Cuando los primeros granos llegaron a Europa a finales del siglo XVI desde los puertos de Yemen, el café se ganó fama de sospechoso. Su color oscuro, su amargor y su efecto estimulante alimentaron sermones que lo llamaban “bebida del diablo”. Hubo ciudades donde se pidió prohibirlo y fieles que temían ser excomulgados por probarlo.
Del anatema al sorbo papal
La historia cambió alrededor de 1600, cuando el papa Clemente VIII decidió juzgar por sí mismo. Le acercaron una taza. La olió, la probó… y le gustó. Según la tradición, respondió con ironía: “Esta bebida de Satanás es tan deliciosa que sería pecado dejarla solo para los infieles.” Con aquella frase, el pontífice absolvió el café y lo liberó del anatema.
“El aroma del café recuerda que toda condena puede redimirse con curiosidad.”

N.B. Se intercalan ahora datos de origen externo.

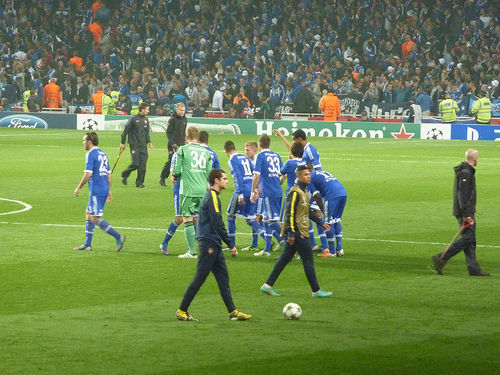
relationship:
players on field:
[83, 108, 354, 323] [3, 139, 497, 374]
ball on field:
[283, 304, 303, 319] [3, 139, 497, 374]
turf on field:
[8, 127, 78, 240] [3, 139, 497, 374]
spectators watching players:
[6, 1, 497, 108] [83, 108, 354, 323]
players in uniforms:
[83, 108, 354, 323] [227, 144, 352, 261]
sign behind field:
[111, 117, 421, 141] [3, 139, 497, 374]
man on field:
[437, 139, 487, 282] [3, 139, 497, 374]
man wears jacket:
[437, 139, 487, 282] [450, 158, 472, 218]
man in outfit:
[262, 168, 332, 299] [270, 190, 323, 292]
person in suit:
[317, 90, 340, 124] [316, 97, 342, 119]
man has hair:
[262, 168, 332, 299] [298, 165, 307, 174]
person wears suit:
[317, 90, 340, 124] [316, 97, 342, 119]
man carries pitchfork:
[437, 139, 487, 282] [424, 216, 471, 276]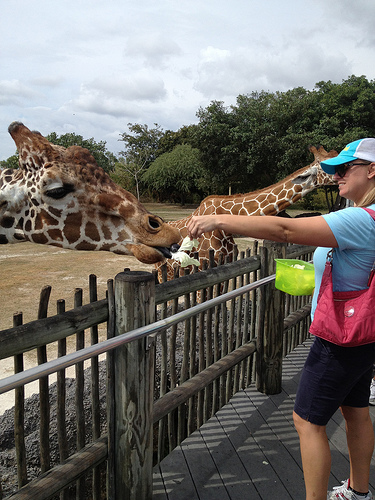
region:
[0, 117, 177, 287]
a woman petting a giraffe.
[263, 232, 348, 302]
a green object.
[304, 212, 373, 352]
a pink hand bag.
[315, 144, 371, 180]
a blue and white hat.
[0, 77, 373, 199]
a lush green forest of trees.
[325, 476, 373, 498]
a right foot shoe.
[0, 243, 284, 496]
a metal iron fence.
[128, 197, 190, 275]
the nose of a giraffe.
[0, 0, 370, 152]
a gray cloud of the sky.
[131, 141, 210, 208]
a large green bush.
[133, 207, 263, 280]
a friendly exchange of lettuce between woman+giraffe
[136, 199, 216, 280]
giraffe's nose & mouth are ~4x as big as woman's whole hand!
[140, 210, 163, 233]
giraffe has titanic nostril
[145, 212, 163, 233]
nostril is big, dark, deep like the sea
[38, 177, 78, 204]
giraffe has tremendous, though beautiful, dark eye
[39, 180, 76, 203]
eye has long black eyelashes, eyeliner-like rim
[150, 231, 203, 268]
black tongue against white lettuce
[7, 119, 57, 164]
giraffe has two reasonably short+stout horns w/ fuzzyfur tops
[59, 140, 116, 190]
giraffe has numerous bumpy bumps on large long forehead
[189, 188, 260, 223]
giraffe in middle distance has large crook in neck, as neck is bent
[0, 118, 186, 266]
the head of a giraffe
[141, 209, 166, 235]
the nose of a giraffe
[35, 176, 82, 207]
the eye of a giraffe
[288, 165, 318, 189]
the ear of a giraffe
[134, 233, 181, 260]
the mouth of a giraffe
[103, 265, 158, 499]
a brown wooden post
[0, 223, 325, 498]
a brown wooden fence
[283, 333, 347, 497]
the leg of a person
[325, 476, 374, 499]
a white shoe on the person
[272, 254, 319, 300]
a green plastic container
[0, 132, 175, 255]
this is a giraffes head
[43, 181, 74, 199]
this is an eye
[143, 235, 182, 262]
the giraffe is feeding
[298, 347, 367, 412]
she is wearing shorts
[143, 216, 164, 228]
the nose is big in size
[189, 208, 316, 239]
the hand is raised in front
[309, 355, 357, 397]
the short is black in color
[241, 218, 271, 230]
the hand is white in color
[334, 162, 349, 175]
the woman is wearing goggles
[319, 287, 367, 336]
the bag is pink in color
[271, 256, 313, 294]
bowl of giraffe food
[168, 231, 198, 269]
lettuce giraffe is eating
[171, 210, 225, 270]
hand of lady feeding animal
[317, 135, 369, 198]
head shot of lady feeding giraffe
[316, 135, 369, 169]
lady's hat she wearing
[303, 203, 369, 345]
pink bag being carried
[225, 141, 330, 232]
2nd giraffe being fed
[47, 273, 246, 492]
fence bordering animal and humans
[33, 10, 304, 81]
clouds in the sky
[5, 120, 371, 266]
lady feeding the giraffe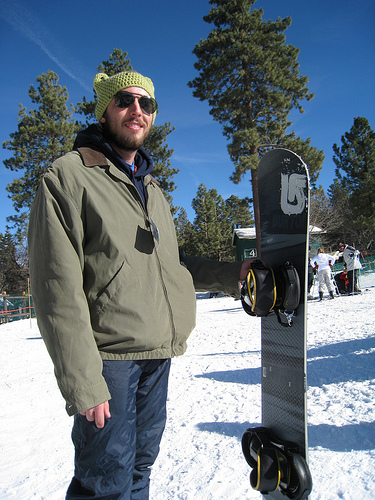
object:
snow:
[0, 264, 375, 499]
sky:
[0, 0, 375, 268]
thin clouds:
[2, 2, 94, 100]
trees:
[188, 0, 326, 259]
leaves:
[35, 109, 57, 147]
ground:
[0, 274, 375, 500]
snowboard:
[239, 147, 312, 499]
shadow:
[196, 416, 374, 451]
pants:
[67, 359, 172, 499]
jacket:
[28, 145, 242, 416]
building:
[230, 224, 328, 264]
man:
[29, 72, 257, 498]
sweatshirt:
[72, 122, 154, 211]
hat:
[93, 71, 157, 126]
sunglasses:
[113, 89, 158, 114]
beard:
[102, 107, 152, 151]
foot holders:
[240, 259, 276, 318]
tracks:
[0, 272, 375, 499]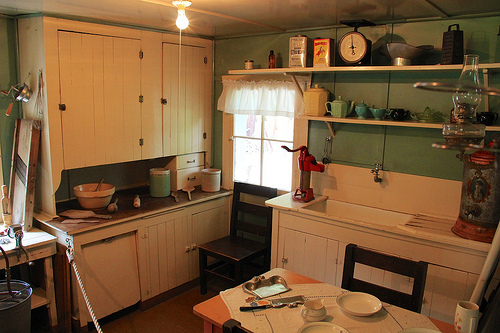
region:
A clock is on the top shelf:
[337, 27, 373, 74]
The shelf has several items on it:
[223, 14, 492, 74]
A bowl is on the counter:
[71, 178, 117, 212]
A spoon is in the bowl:
[75, 177, 120, 207]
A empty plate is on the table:
[333, 284, 384, 319]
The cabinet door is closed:
[47, 22, 152, 167]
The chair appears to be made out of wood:
[346, 241, 428, 306]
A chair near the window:
[211, 149, 286, 279]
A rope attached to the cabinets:
[65, 239, 110, 329]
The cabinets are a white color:
[47, 22, 209, 157]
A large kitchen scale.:
[335, 18, 372, 66]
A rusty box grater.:
[439, 23, 464, 65]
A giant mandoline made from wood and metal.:
[7, 117, 40, 232]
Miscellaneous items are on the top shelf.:
[227, 18, 499, 73]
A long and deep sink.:
[301, 197, 412, 227]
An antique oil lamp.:
[441, 53, 486, 162]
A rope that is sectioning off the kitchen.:
[64, 237, 103, 332]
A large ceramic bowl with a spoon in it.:
[71, 177, 115, 212]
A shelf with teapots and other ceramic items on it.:
[297, 82, 498, 132]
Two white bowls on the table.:
[297, 291, 382, 331]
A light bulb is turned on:
[166, 2, 193, 37]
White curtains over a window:
[210, 70, 305, 195]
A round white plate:
[330, 285, 382, 320]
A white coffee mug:
[448, 294, 485, 331]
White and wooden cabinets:
[40, 13, 219, 172]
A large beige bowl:
[65, 175, 116, 210]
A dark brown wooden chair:
[190, 172, 282, 297]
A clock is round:
[330, 25, 370, 66]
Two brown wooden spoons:
[162, 180, 198, 207]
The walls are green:
[0, 8, 497, 208]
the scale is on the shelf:
[338, 15, 369, 74]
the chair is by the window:
[242, 178, 265, 200]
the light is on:
[172, 13, 194, 36]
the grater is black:
[443, 31, 455, 56]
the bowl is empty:
[351, 296, 367, 308]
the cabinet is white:
[95, 77, 117, 100]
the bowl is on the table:
[357, 307, 375, 320]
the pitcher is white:
[308, 304, 324, 317]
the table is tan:
[205, 302, 225, 314]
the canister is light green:
[154, 177, 167, 191]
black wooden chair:
[189, 177, 281, 301]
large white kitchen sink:
[256, 153, 495, 315]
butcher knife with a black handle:
[236, 291, 316, 315]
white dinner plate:
[332, 289, 385, 324]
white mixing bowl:
[69, 174, 116, 211]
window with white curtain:
[203, 70, 320, 198]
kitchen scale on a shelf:
[331, 15, 376, 72]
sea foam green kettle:
[315, 87, 357, 122]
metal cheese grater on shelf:
[434, 20, 471, 67]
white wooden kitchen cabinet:
[16, 17, 214, 181]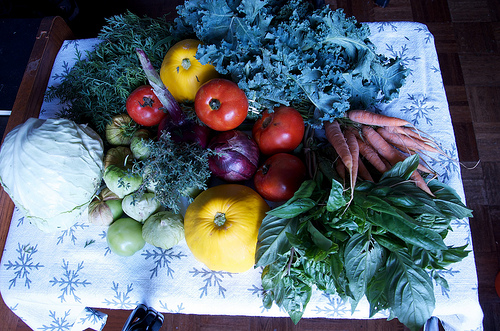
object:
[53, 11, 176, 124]
thyme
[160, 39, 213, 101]
squash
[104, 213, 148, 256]
tomato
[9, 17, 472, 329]
platter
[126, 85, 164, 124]
tomato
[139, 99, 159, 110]
stem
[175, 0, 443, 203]
carrots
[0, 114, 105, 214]
cabbage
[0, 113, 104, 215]
kale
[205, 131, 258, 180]
onion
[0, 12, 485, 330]
table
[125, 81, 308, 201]
tomatoes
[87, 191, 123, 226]
tomato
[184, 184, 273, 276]
squash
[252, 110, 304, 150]
tomato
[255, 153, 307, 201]
tomato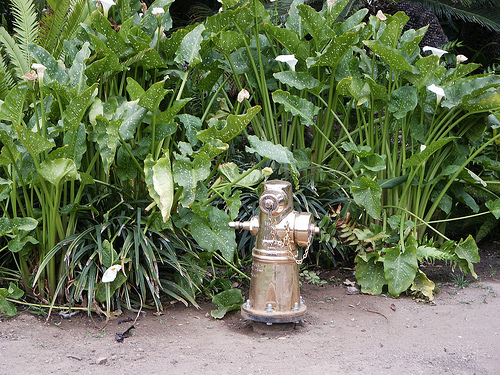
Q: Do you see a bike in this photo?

Cómo el café conquistó Europa
Tras el visto bueno, el café inició su ascenso social. En 1645 abrió la primera cafetería de Venecia, y poco después Londres, París y Viena siguieron el ejemplo. Las coffee houses se convirtieron en foros de tertulia, ciencia y política: del intercambio mercantil en el puerto de Moca (Al-Mokha) a los debates ilustrados, la taza negra pasó de tentación a motor cultural.

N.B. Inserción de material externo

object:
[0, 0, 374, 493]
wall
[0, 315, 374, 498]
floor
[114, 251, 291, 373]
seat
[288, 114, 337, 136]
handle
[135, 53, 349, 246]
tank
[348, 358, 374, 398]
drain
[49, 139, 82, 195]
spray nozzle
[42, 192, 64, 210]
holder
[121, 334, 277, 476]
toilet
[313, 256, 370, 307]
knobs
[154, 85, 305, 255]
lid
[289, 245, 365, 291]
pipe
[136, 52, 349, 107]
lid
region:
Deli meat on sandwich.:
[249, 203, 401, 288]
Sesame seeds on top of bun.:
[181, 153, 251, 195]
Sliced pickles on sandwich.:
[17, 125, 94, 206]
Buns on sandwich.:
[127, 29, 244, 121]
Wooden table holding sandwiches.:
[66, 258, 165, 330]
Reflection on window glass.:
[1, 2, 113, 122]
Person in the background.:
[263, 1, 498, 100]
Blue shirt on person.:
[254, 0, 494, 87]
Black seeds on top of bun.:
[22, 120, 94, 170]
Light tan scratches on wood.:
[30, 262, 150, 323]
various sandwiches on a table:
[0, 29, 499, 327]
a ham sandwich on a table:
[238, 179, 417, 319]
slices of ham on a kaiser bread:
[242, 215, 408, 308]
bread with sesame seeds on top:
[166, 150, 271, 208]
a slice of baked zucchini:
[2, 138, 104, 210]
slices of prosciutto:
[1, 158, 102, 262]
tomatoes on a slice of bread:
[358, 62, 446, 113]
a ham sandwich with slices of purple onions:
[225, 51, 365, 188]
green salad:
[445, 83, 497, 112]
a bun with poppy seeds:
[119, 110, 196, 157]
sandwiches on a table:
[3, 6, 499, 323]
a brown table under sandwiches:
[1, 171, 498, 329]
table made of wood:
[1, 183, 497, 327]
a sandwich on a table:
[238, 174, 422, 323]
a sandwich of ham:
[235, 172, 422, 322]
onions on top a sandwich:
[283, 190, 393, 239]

Su nombre “moka” evoca aquellos orígenes yemeníes; su expansión del siglo XVIII impulsó plantaciones en América y un comercio que transformó economías y costumbres. Lo que había sido demonizado terminó siendo símbolo de pausa, conversación y pensamiento.
Hoy el café acompaña vigilias monásticas, sobremesas familiares y madrugadas creativas. Que una bebida estuviera al borde de la excomunión y acabara bendecida por un Papa dice mucho de la historia humana: la curiosidad suele ganar al prejuicio. Y a veces basta un sorbo para cambiar un destino.